"I believe COA rulings hold precedent until the following year. If the rules aren't changed to reflect the ruling, it's as if the ruling never was issued and you have to start over. If they hold no precedent at all, there would be no point in paying the $250 to have an official rule interpretation."
Bill, have you (or anyone here) ever heard of a prior COA opinion being used in a subsequent matter? It may well happen, and I would make use of one too if it supported my case, but there is nothing in the GCR establishing any kind of precedence or, as it is referred to in law, stare decisis. Has anyone ever read a COA opinion that referred to a prior one as precedential? As to the $250 under Rule 8.1.4, it is unclear what the effect of one those really is. I think all it means is that the decision is effective to protect ONLY the person who paid the $250. So, to that extent, it may be considered precedential - but in the larger sense that I am talking about, it is not binding.
There is true precedent that is binding and then there is what lawyers call comity, which simply means that, although a court is not REQUIRED to follow a prior ruling, it may very well out of deference to a prior or sister court.

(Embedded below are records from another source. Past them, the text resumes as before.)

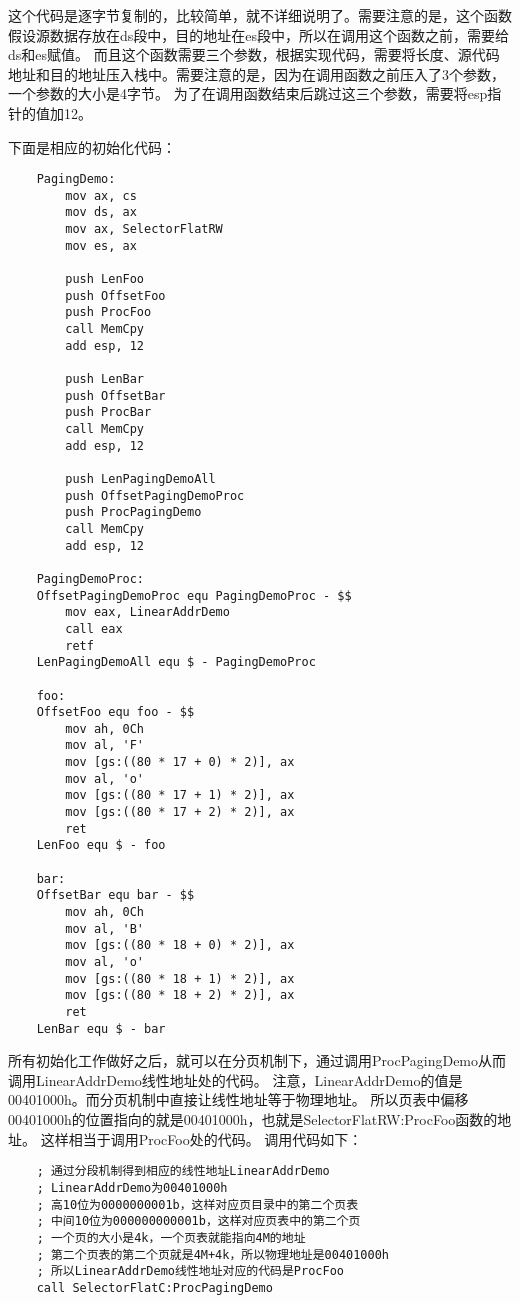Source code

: \documentclass[a4paper,left=2.5cm,right=2.5cm,11pt]{article}
\begin{document}
	这个代码是逐字节复制的，比较简单，就不详细说明了。需要注意的是，这个函数假设源数据存放在ds段中，目的地址在es段中，所以在调用这个函数之前，需要给ds和es赋值。
	而且这个函数需要三个参数，根据实现代码，需要将长度、源代码地址和目的地址压入栈中。需要注意的是，因为在调用函数之前压入了3个参数，一个参数的大小是4字节。
	为了在调用函数结束后跳过这三个参数，需要将esp指针的值加12。\par
	下面是相应的初始化代码：
	\begin{lstlisting}
	PagingDemo:
		mov ax, cs
		mov ds, ax
		mov ax, SelectorFlatRW
		mov es, ax

		push LenFoo
		push OffsetFoo
		push ProcFoo
		call MemCpy
		add esp, 12

		push LenBar
		push OffsetBar
		push ProcBar
		call MemCpy
		add esp, 12

		push LenPagingDemoAll
		push OffsetPagingDemoProc
		push ProcPagingDemo
		call MemCpy
		add esp, 12

	PagingDemoProc:
	OffsetPagingDemoProc equ PagingDemoProc - $$
		mov eax, LinearAddrDemo
		call eax
		retf
	LenPagingDemoAll equ $ - PagingDemoProc

	foo:
	OffsetFoo equ foo - $$
		mov ah, 0Ch
		mov al, 'F'
		mov [gs:((80 * 17 + 0) * 2)], ax
		mov al, 'o'
		mov [gs:((80 * 17 + 1) * 2)], ax
		mov [gs:((80 * 17 + 2) * 2)], ax
		ret
	LenFoo equ $ - foo
	
	bar:
	OffsetBar equ bar - $$
		mov ah, 0Ch
		mov al, 'B'
		mov [gs:((80 * 18 + 0) * 2)], ax
		mov al, 'o'
		mov [gs:((80 * 18 + 1) * 2)], ax
		mov [gs:((80 * 18 + 2) * 2)], ax
		ret
	LenBar equ $ - bar
	\end{lstlisting}

	所有初始化工作做好之后，就可以在分页机制下，通过调用ProcPagingDemo从而调用LinearAddrDemo线性地址处的代码。
	注意，LinearAddrDemo的值是00401000h。而分页机制中直接让线性地址等于物理地址。
	所以页表中偏移00401000h的位置指向的就是00401000h，也就是SelectorFlatRW:ProcFoo函数的地址。
	这样相当于调用ProcFoo处的代码。
	调用代码如下：
	\begin{lstlisting}
	; 通过分段机制得到相应的线性地址LinearAddrDemo
	; LinearAddrDemo为00401000h
	; 高10位为0000000001b，这样对应页目录中的第二个页表
	; 中间10位为000000000001b，这样对应页表中的第二个页
	; 一个页的大小是4k，一个页表就能指向4M的地址
	; 第二个页表的第二个页就是4M+4k，所以物理地址是00401000h
	; 所以LinearAddrDemo线性地址对应的代码是ProcFoo
	call SelectorFlatC:ProcPagingDemo
	\end{lstlisting}
\end{document}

Lawyers will often cite cases from other jurisdictions that are not precedential but are well-reasoned and on point to the extent that the present court says, "we don't HAVE to follow that case but it looks like they got it right, and we adopt their reasoning and conclusion." I would think that any COA would give some weight to a prior ruling on the same or a similar issue but I'm pretty sure they don't have to.
Andy, I would follow the jurisprudential model that exists in courts of law generally in the U.S. "Lower" court opinions are usually not even precedential in their own jursidiction, so local protests might not need to be archived and made precedential. Divisions and maybe even Regions could perhaps be given the option of making local protest decisions precedential in that Division or Region. But my proposal would be start first at the top and make only COA decisions precedential. After a few years when the administrative structure has been refined we could then decide if the new system should be extended down the line.